Une avance relative face aux géants africains

La performance de la Côte d’Ivoire mérite toutefois d’être nuancée. Si le pays devance l’Égypte et le Nigeria dans l’IBEI, cela ne signifie pas qu’il dispose d’un écosystème startup plus puissant à court terme. D’autres indicateurs montrent en effet une réalité différente. Dans le Global Startup Ecosystem Index 2025, ces deux pays conservent une avance significative en termes de dynamisme entrepreneurial, de volume d’investissements et de nombre de startups. Le Nigeria, en particulier, reste considéré comme le principal hub technologique du continent, porté par la taille de son marché, estimé à plus de 220 millions d’habitants, et par des pôles comme Yaba à Lagos, souvent surnommé le « Silicon Valley africain ». L’Égypte bénéficie quant à elle d’une position géographique stratégique, à la croisée de l’Afrique, du Moyen-Orient et de la Méditerranée, ainsi que d’un coût de la vie relativement compétitif. Ces éléments expliquent pourquoi ces pays continuent d’attirer une part importante des investissements technologiques en Afrique.

Une attractivité qui repose sur la stabilité et la prévisibilité

Ce qui distingue la Côte d’Ivoire dans ce classement, c’est avant tout la perception de son environnement économique. StartupBlink met en avant une gouvernance jugée plus stable, des règles d’investissement plus prévisibles et un cadre institutionnel mieux structuré pour accompagner les entreprises. Des institutions comme le Centre de promotion des investissements en Côte d’Ivoire (CEPICI) et l’Agence Côte d’Ivoire PME jouent un rôle clé dans cet accompagnement. Cette stabilité constitue un avantage compétitif dans un continent où l’incertitude réglementaire peut souvent freiner les investissements. Pour les investisseurs internationaux, la prévisibilité des règles du jeu est un facteur déterminant dans le choix d’une destination.

L’Afrique de l’Ouest en quête de son modèle d’innovation

La progression de la Côte d’Ivoire s’inscrit dans une dynamique plus large au sein de l’Afrique de l’Ouest. Plusieurs pays de la région, dont le Ghana, le Sénégal et le Nigeria, multiplient les initiatives pour renforcer leurs écosystèmes numériques. Le Sénégal, par exemple, a lancé la Startup Act, un cadre juridique destiné à soutenir les jeunes entreprises innovantes, tandis que le Nigeria continue de développer ses hubs technologiques et ses infrastructures numériques.

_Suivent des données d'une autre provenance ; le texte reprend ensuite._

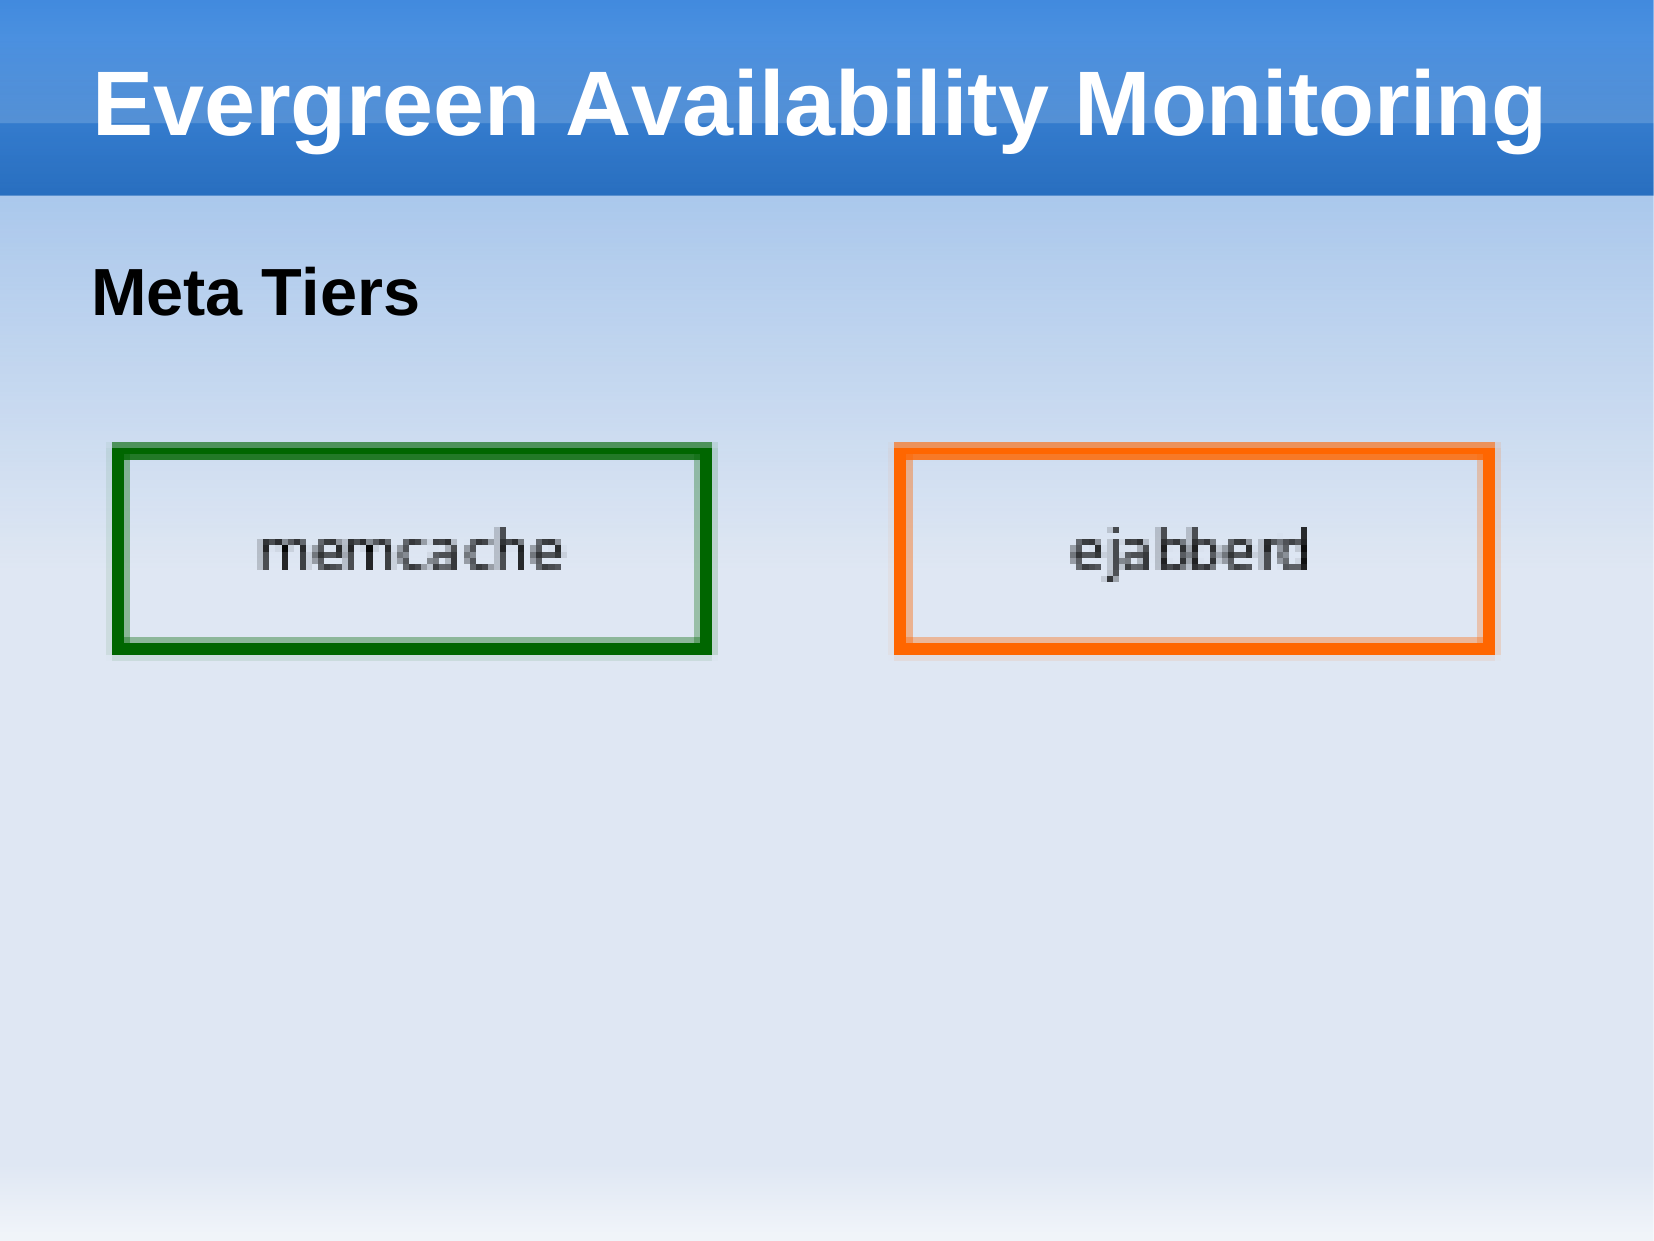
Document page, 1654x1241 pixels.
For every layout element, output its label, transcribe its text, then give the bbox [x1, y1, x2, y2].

picture [0, 0, 1654, 1241]
text_box Meta Tiers [76, 247, 437, 338]
title Evergreen Availability Monitoring [76, 0, 1565, 208]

Selon la Banque mondiale, l’économie numérique pourrait représenter jusqu’à 5,2 % du PIB africain d’ici 2025, avec un potentiel de création de millions d’emplois.Dans ce contexte, la concurrence entre les pays africains ne se limite plus aux ressources naturelles, mais s’étend désormais à la capacité à attirer les talents, les capitaux et les innovations.

Pourquoi est-ce important ?

Le classement de la Côte d’Ivoire dans l’IBEI 2026 dépasse la simple reconnaissance statistique. Il traduit une transformation plus profonde des économies africaines. L’innovation devient progressivement un levier central de croissance, capable de diversifier les économies, de créer des emplois qualifiés et de renforcer la compétitivité des États. Pour l’Afrique de l’Ouest, cette évolution est particulièrement stratégique. La région, historiquement dépendante des exportations de matières premières, cherche aujourd’hui à développer des chaînes de valeur plus complexes et à intégrer davantage l’économie numérique. La montée en puissance d’Abidjan comme hub régional peut contribuer à accélérer cette transition, en attirant des investisseurs et en favorisant la circulation des compétences. Elle peut également encourager d’autres pays à engager des réformes similaires, créant ainsi une dynamique régionale vertueuse.

Dans un continent où les écarts entre potentiel économique et réalité restent encore importants, la qualité de l’environnement des affaires apparaît comme un facteur déterminant. La Côte d’Ivoire envoie ainsi un signal fort : au-delà de la taille des marchés, c’est la capacité à créer un cadre stable, lisible et incitatif qui déterminera les futurs leaders de l’innovation en Afrique.